== Segment start ==
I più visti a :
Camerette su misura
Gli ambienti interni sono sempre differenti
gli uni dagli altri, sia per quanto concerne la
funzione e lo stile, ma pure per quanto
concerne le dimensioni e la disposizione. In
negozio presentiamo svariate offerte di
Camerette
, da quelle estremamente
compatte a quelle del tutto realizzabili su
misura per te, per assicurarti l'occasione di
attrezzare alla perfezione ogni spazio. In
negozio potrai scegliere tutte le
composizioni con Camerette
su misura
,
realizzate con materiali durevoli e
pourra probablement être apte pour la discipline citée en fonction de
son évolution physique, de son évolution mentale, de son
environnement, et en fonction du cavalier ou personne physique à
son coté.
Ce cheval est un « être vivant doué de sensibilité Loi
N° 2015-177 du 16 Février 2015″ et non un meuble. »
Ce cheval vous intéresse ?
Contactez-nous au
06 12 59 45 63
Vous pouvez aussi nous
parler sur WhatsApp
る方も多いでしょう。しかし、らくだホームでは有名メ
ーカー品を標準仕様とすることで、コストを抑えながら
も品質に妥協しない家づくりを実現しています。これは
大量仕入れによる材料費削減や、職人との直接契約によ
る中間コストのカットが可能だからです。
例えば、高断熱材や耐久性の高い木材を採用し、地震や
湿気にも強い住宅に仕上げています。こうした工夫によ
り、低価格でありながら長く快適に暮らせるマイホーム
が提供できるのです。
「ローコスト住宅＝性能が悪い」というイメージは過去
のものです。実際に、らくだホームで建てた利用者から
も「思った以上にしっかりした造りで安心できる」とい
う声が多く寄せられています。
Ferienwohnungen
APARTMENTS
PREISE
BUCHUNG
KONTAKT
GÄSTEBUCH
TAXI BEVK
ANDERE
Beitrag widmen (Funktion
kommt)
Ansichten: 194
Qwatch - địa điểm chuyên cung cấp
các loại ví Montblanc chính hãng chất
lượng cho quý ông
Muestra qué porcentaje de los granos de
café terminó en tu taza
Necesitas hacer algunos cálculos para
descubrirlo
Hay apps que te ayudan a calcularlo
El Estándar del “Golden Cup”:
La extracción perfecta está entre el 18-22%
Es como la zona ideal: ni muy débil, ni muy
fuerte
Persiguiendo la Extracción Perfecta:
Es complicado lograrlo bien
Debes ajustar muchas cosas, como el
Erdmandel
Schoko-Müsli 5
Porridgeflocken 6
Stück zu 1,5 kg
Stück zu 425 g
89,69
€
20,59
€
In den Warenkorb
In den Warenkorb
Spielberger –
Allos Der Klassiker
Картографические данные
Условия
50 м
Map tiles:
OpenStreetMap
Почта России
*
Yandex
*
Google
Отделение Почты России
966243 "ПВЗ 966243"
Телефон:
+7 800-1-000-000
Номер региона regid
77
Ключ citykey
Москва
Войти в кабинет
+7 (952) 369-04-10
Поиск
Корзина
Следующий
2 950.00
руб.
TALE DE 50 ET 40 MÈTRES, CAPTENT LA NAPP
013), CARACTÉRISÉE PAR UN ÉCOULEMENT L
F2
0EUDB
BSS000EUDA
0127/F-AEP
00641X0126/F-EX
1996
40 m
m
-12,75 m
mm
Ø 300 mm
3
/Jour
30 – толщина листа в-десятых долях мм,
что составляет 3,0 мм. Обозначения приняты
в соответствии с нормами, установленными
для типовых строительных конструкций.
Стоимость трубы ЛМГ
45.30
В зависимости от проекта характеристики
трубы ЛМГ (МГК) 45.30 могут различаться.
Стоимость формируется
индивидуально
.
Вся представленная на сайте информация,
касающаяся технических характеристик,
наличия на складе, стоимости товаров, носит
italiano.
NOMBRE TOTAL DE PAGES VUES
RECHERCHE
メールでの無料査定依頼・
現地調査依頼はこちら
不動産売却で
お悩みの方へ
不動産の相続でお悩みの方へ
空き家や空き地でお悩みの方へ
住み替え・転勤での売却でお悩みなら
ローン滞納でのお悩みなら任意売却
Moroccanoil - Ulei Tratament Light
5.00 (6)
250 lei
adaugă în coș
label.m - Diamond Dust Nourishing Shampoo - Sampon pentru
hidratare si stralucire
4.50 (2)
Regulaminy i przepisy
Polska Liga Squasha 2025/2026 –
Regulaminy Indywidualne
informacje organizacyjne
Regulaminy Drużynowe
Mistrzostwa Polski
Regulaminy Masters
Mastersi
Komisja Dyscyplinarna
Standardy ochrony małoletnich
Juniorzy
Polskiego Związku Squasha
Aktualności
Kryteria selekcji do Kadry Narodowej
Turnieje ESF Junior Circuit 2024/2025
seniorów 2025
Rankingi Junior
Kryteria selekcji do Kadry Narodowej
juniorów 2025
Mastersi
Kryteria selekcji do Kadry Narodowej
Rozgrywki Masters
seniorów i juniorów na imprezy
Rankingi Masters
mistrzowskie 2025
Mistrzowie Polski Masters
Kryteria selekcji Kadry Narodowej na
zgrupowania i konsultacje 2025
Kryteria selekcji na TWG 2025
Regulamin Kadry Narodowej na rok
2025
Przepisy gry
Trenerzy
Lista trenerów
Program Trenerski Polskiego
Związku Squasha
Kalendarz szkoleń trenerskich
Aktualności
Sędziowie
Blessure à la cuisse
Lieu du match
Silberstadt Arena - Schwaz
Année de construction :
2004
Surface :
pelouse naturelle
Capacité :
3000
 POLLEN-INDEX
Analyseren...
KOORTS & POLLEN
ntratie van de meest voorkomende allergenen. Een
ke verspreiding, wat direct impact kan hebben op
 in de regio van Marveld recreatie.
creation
== Segment end ==
Exercise aim: Starting at the first line of the records and stopping after the line that contains "る方も多いでしょう。しかし、らくだホームでは有名メ", output those lines as a JSON list of strings, one string per line, leaving out any blank lines.

Answer to the exercise:
[
  "I più visti a :",
  "Camerette su misura",
  "Gli ambienti interni sono sempre differenti",
  "gli uni dagli altri, sia per quanto concerne la",
  "funzione e lo stile, ma pure per quanto",
  "concerne le dimensioni e la disposizione. In",
  "negozio presentiamo svariate offerte di",
  "Camerette",
  ", da quelle estremamente",
  "compatte a quelle del tutto realizzabili su",
  "misura per te, per assicurarti l'occasione di",
  "attrezzare alla perfezione ogni spazio. In",
  "negozio potrai scegliere tutte le",
  "composizioni con Camerette",
  "su misura",
  ",",
  "realizzate con materiali durevoli e",
  "pourra probablement être apte pour la discipline citée en fonction de",
  "son évolution physique, de son évolution mentale, de son",
  "environnement, et en fonction du cavalier ou personne physique à",
  "son coté.",
  "Ce cheval est un « être vivant doué de sensibilité Loi",
  "N° 2015-177 du 16 Février 2015″ et non un meuble. »",
  "Ce cheval vous intéresse ?",
  "Contactez-nous au",
  "06 12 59 45 63",
  "Vous pouvez aussi nous",
  "parler sur WhatsApp",
  "る方も多いでしょう。しかし、らくだホームでは有名メ"
]